Prevention features strongly and is vital, but it is the quality of life that interests us the most. To have happy healthy and productive people living with diabetes is the bottom line.

Although there is no implementation plan for the strategy as yet, Professor Zimmet reported in the Limbic, that the National Diabetes Strategy Advisory Group, which he co-chaired with Diabetes Australia President Hon Judi Moylan, included “overall recommendations on how to implement the strategy in its advice to Government, which was also published at launch”. The report says he is optimistic that an implementation committee will be formed early next year and believes it will be made up of representatives from federal and state and territory governments. He also hopes it might include some of the original advisory group.

I hope it includes some people with diabetes and a strong consumer voice. Having been the consumer voice on such advisory groups it is not an easy gig, but absolutely vital.

Professor Zimmet continues in the article on The Limbic that he is determined he and Judi Moylan will make sure there is  action from this new strategy and not just words on paper. He also says that the Minister for Health, the Hon Sussan Ley MP, has a very strong commitment to diabetes. We hope so.

From a political perspective, diabetes is the fastest growing disease in Australia and the health costs associated with its management and outcomes have the potential to cripple the health budget. More importantly from our perspective is the potential for diabetes to cripple people’s lives – this is not a disease to be taken lightly.

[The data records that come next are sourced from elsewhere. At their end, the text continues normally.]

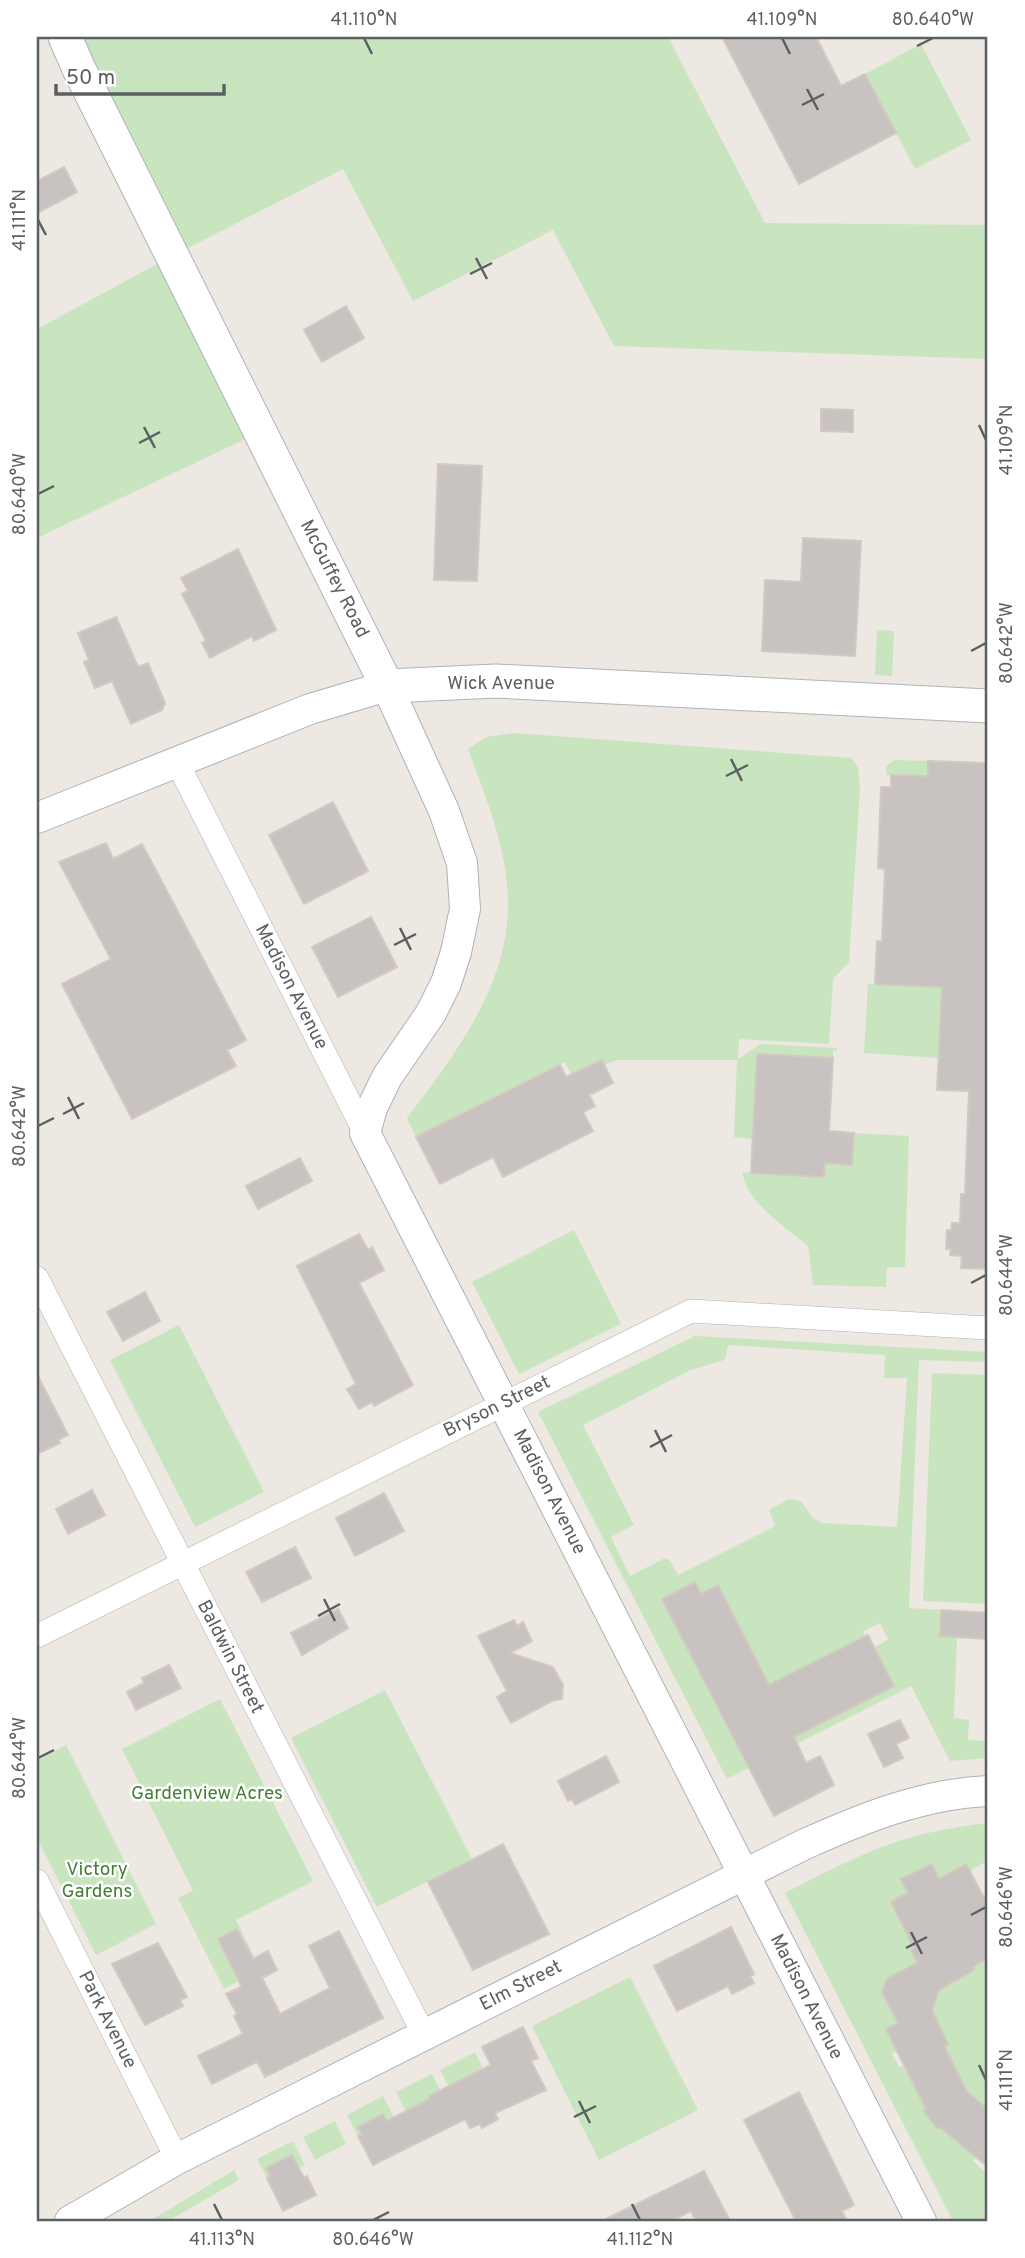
<svg xmlns="http://www.w3.org/2000/svg" width="1025" height="2258" viewBox="0 0 1025 2258" font-family="Overpass,sans-serif">
<style>
.green{fill:#c8e5bf;fill-rule:evenodd}
.building{fill:#c8c3c0;stroke:#d2c9c1;stroke-width:2}
.lines{fill:none;stroke-linecap:round;stroke-linejoin:round}
.minor-casing{stroke:#aeb2b5;stroke-width:24}
.tertiary-casing{stroke:#aeb2b5;stroke-width:32}
.secondary-casing{stroke:#afb4b8;stroke-width:35}
.minor{stroke:#fff;stroke-width:23}
.tertiary{stroke:#fff;stroke-width:30}
.secondary{stroke:#fff;stroke-width:33}
.ticks{fill:none;stroke:#5b6063;stroke-width:2.5}
.labels{text-anchor:middle;dominant-baseline:central;stroke-width:5;stroke-linejoin:round;paint-order:stroke}
.street-label{font-size:19px;fill:#5b6063;stroke:#fff}
.park-label{font-size:19px;fill:#438035;stroke:#fff}
.neatline{fill:none;stroke:#5b6063;stroke-width:2.5}
.ticks-label{font-size:18px;text-anchor:middle;fill:#5b6063}
</style>
<rect width="100%" height="100%" fill="#ede8e2"/>
<path class="green" d="M65 37H668L765 223 988 225V359L614 346 553 230 413 301 343 169 172 256 260 432 37 538V329L172 256Z
M921 44 971 140 915 169 865 74Z
M877 630 894 631 892 676 875 675Z
M514 733 851 758 858 767 860 787 849 962 833 979 829 1044 739 1039 738 1059 761 1044 837 1048V1051H833V1058L757 1054 752 1139 734 1137 737 1060H617L604 1065 601 1060 571 1074 565 1062 416 1137 407 1118C459 1049 517 975 507 883 502 836 484 792 468 749L486 737Z
M895 760 928 761V776L886 775V766Z
M868 982 869 984 942 987 938 1058 864 1053Z
M854 1133 909 1136 905 1267H887L886 1287 813 1285 808 1246C789 1230 742 1199 743 1172L824 1176 825 1163 852 1165Z
M574 1230 621 1324 519 1374 472 1282Z
M179 1325 264 1492 195 1527 110 1360Z
M695 1336 988 1352V1362L919 1360 909 1608 941 1610 940 1636 957 1637 954 1718 969 1720 968 1740 988 1741V1758L950 1761 911 1686 727 1779 538 1412ZM728 1345 885 1355 884 1378H907L897 1527 822 1523 812 1517 801 1501 789 1499 769 1510 775 1526 678 1575 670 1561 665 1558 630 1576 611 1537 634 1525 583 1425 691 1370 724 1360 726 1357ZM694 1582 701 1594 718 1585 769 1685 865 1637 863 1631 880 1623 888 1640 874 1647 894 1686 745 1761 726 1725 728 1723 715 1703 662 1599Z
M932 1373 988 1375V1604L923 1601Z
M385 1690 472 1859 377 1907 291 1738Z
M220 1699 313 1881 236 1920 261 1970 224 1989 178 1898 193 1890 122 1749Z
M66 1745 156 1924 96 1955 37 1838V1760Z
M986 1823 987 1861 970 1871 966 1864 939 1879 932 1864 901 1879 908 1893 891 1902 904 1929 921 1921 919 1966 906 1968 893 1975 894 1982 887 1979 883 1991 901 2021 886 2029 897 2051 892 2054 899 2067 903 2066 927 2109 923 2111 938 2129 942 2125 947 2133 976 2157 973 2161 984 2171 988 2167V2221H953L785 1893C824 1873 863 1852 905 1839 931 1831 959 1827 986 1823Z
M988 1958V2109L976 2099 973 2101 961 2086 963 2084 923 2004 928 1993Z
M630 1977 698 2110 599 2160 532 2026Z
M475 2052 498 2101 452 2093 440 2070Z
M432 2074 442 2094 410 2120 396 2092Z
M383 2096 398 2125 391 2128 383 2114 358 2127 362 2134 358 2136 347 2115Z
M335 2121 346 2144 315 2160 303 2137Z
M293 2141 305 2165 299 2168 292 2156 267 2178 257 2159Z
M234 2170 239 2180 168 2221H150Z"/>
<path class="building" d="M722 37H816L841 86 865 74 896 133 799 184Z
M64 167 77 192 37 213V181Z
M346 306 364 338 322 362 304 330Z
M821 409 853 410V432L821 431Z
M438 464 482 466 477 581 434 580Z
M803 538 861 541 855 656 762 651 765 580 801 582Z
M238 549 276 630 254 641 252 636 210 658 202 643 206 641 182 594 188 591 181 578Z
M116 617 138 667 148 663 165 703 162 710 131 724 112 681 95 688 84 662 89 660 78 633Z
M928 761 988 763V1269L961 1268 962 1256 950 1255 951 1249H946L947 1230H951L952 1223H960L961 1194H965L969 1091 937 1090 942 987 875 984 877 941 882 942 885 869 878 868 881 787H891V775L928 776Z
M333 802 368 871 304 904 269 835Z
M106 843 113 859 142 844 246 1040 227 1050 236 1066 132 1119 62 984 111 959 59 862Z
M371 917 397 967 338 997 312 947Z
M757 1054 833 1058 829 1131 854 1133 852 1165 825 1163 824 1177 751 1173Z
M602 1060 613 1083 589 1095 595 1106 583 1112 593 1131 503 1177 493 1157 440 1184 416 1137 560 1065 566 1077Z
M300 1158 312 1181 258 1209 246 1186Z
M359 1234 368 1250 372 1247 384 1270 359 1283 413 1385 374 1406 372 1402 359 1409 347 1389 356 1384 297 1266Z
M145 1292 160 1321 123 1341 107 1312Z
M37 1374 68 1435 58 1440 60 1443 37 1454Z
M92 1490 105 1515 68 1534 56 1509Z
M384 1493 404 1531 355 1556 336 1518Z
M295 1547 311 1578 262 1602 246 1572Z
M695 1582 701 1594 718 1585 769 1685 868 1635 894 1686 794 1737 806 1763 820 1756 834 1785 774 1816 662 1599Z
M338 1609 348 1628 302 1655 291 1633Z
M941 1610 988 1613 987 1639 940 1636Z
M514 1620 517 1626 523 1622 532 1641 510 1653 553 1667 563 1685 562 1699 552 1701 511 1723 497 1697 507 1691 478 1636Z
M169 1665 181 1688 136 1710 127 1692 144 1683 142 1678Z
M900 1720 909 1738 896 1744 903 1758 884 1767 868 1734Z
M606 1756 619 1782 575 1805 572 1799 568 1801 558 1781Z
M503 1844 549 1934 473 1970 428 1882Z
M932 1864 939 1879 966 1864 988 1905V1958L973 1967 974 1970 939 1990 932 2010 948 2044 944 2046 967 2092 988 2109V2167L940 2127 938 2129 923 2110 926 2109 886 2029 898 2023 882 1992 886 1981 888 1978 917 1963 911 1950 914 1948 891 1902 908 1893 901 1879Z
M731 1927 754 1974 750 1976 754 1983 732 1994 728 1986 677 2011 654 1966Z
M237 1929 253 1959 268 1951 277 1970 262 1978 280 2014 330 1988 309 1946 339 1931 383 2018 265 2077 257 2062 212 2084 198 2056 243 2034 234 2016 237 2014 226 1994 241 1987 239 1981 218 1939Z
M158 1943 187 1997 180 2000 183 2006 145 2025 112 1964Z
M523 2027 538 2058 531 2061 546 2090 495 2113 498 2119 482 2128 480 2124 470 2128 465 2119 373 2165 358 2136 362 2134 358 2127 383 2114 387 2121 430 2099 429 2096 491 2065 482 2047Z
M799 2092 854 2205 842 2211 847 2221H796L744 2120Z
M292 2155 304 2178 307 2176 316 2195 283 2211 267 2178 270 2176 266 2168Z
M704 2171 730 2221H696L691 2211 671 2221H602Z"/>
<g class="lines">
<defs>
<path id="minor" d="M177 762 365 1133
M37 1278 424 2035
M37 1636 691 1311 988 1328
M37 1881 177 2159"/>
<path id="tertiary" d="M37 818 310 709 387 686 444 811 462 863 465 909 456 952 446 983 431 1013 387 1077 372 1108 365 1133 921 2221
M70 2221 177 2159 803 1845C863 1818 922 1794 988 1791"/>
<path id="secondary" d="M65 37 79 69 387 686 496 681 988 706"/>
</defs>
<use href="#minor" class="minor-casing"/>
<use href="#tertiary" class="tertiary-casing"/>
<use href="#secondary" class="secondary-casing"/>
<use href="#minor" class="minor"/>
<use href="#tertiary" class="tertiary"/>
<use href="#secondary" class="secondary"/>
</g>
<path class="ticks" d="M364 38 372 54M782 38 790 54M917 46 933 38M807 89 818 110M802 105 824 94M38 220 46 235M476 258 487 279M470 274 492 263M979 425 986 440M144 427 155 448M139 443 160 432M38 494 54 486M971 651 986 643M731 759 742 781M726 776 748 765M400 928 411 950M394 945 416 934M68 1097 79 1119M63 1114 84 1103M38 1126 54 1118M971 1283 986 1275M655 1430 666 1452M650 1447 672 1435M324 1599 335 1621M318 1616 340 1604M38 1758 54 1750M971 1915 986 1907M911 1932 922 1954M906 1948 927 1937M979 2065 986 2080M579 2101 590 2123M574 2117 596 2106M214 2204 222 2220M632 2204 640 2220M373 2220 389 2212"/>
<g class="labels">
<g class="street-label">
<text transform="translate(334 579) rotate(63)">McGuffey Road</text>
<text x="501" y="684">Wick Avenue</text>
<text transform="translate(291 987) rotate(63)">Madison Avenue</text>
<text transform="translate(497 1407) rotate(-26)">Bryson Street</text>
<text transform="translate(549 1492) rotate(63)">Madison Avenue</text>
<text transform="translate(230 1657) rotate(63)">Baldwin Street</text>
<text transform="translate(521 1986) rotate(-27)">Elm Street</text>
<text transform="translate(806 1997) rotate(63)">Madison Avenue</text>
<text transform="translate(107 2020) rotate(63)">Park Avenue</text>
</g>
<g class="park-label">
<text x="207" y="1794">Gardenview Acres</text>
<text x="97" y="1870">Victory<tspan x="97" dy="22">Gardens</tspan></text>
</g>
</g>
<rect width="1025" height="2258" fill="none" stroke="#ffffff" stroke-width="77"/>
<path d="M56 84v10h168v-10" fill="none" stroke="#5b6063" stroke-width="3.5"/>
<text x="66" y="84" font-size="21" fill="#5b6063" stroke="#ffffff" stroke-width="5" paint-order="stroke">50 m</text>
<rect x="38" y="38" width="948" height="2182" class="neatline"/>
<g class="ticks-label">
<text x="364" y="25">41.110°N</text>
<text x="782" y="25">41.109°N</text>
<text x="933" y="25">80.640°W</text>
<text transform="translate(19 220) rotate(-90)" y="6">41.111°N</text>
<text transform="translate(1006 440) rotate(-90)" y="6">41.109°N</text>
<text transform="translate(19 494) rotate(-90)" y="6">80.640°W</text>
<text transform="translate(1006 643) rotate(-90)" y="6">80.642°W</text>
<text transform="translate(19 1126) rotate(-90)" y="6">80.642°W</text>
<text transform="translate(1006 1275) rotate(-90)" y="6">80.644°W</text>
<text transform="translate(19 1758) rotate(-90)" y="6">80.644°W</text>
<text transform="translate(1006 1907) rotate(-90)" y="6">80.646°W</text>
<text transform="translate(1006 2080) rotate(-90)" y="6">41.111°N</text>
<text x="222" y="2245">41.113°N</text>
<text x="373" y="2245">80.646°W</text>
<text x="640" y="2245">41.112°N</text>
</g>
</svg>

The main potential barrier to implementation of this strategy raised by Professor Zimmet is the strong push by the WHO for governments to have national chronic disease strategies and he continued to say – “A new strategy like ours is a move in Australia for a national chronic disease strategy, and diabetes shares a number of things with heart disease and cancer in relation to prevention. But when you get down to the nitty gritty of managing diabetes there are disease-related areas which do not fit into a chronic disease national strategy.”

His concern is that if we move to a national chronic disease strategy in Australia that diabetes will just get lost within the overall strategies and a lot of the recommendations that have been made for diabetes care, will not happen. There are unique issues that come with living with every chronic condition, and whilst a national approach is smart in some areas, each condition needs careful attention to the specific issues. In diabetes we know that diabetes specific distress is a huge part of the reduced wellbeing people with diabetes experience and this must be addressed in a particular way and not lumped into a chronic disease strategy.

We will be strongly advocating for action to ensure there are real steps in place to make life easier for people living with diabetes and hope that the implementation process of the new national strategy puts the psychosocial health of all people living with diabetes front and centre.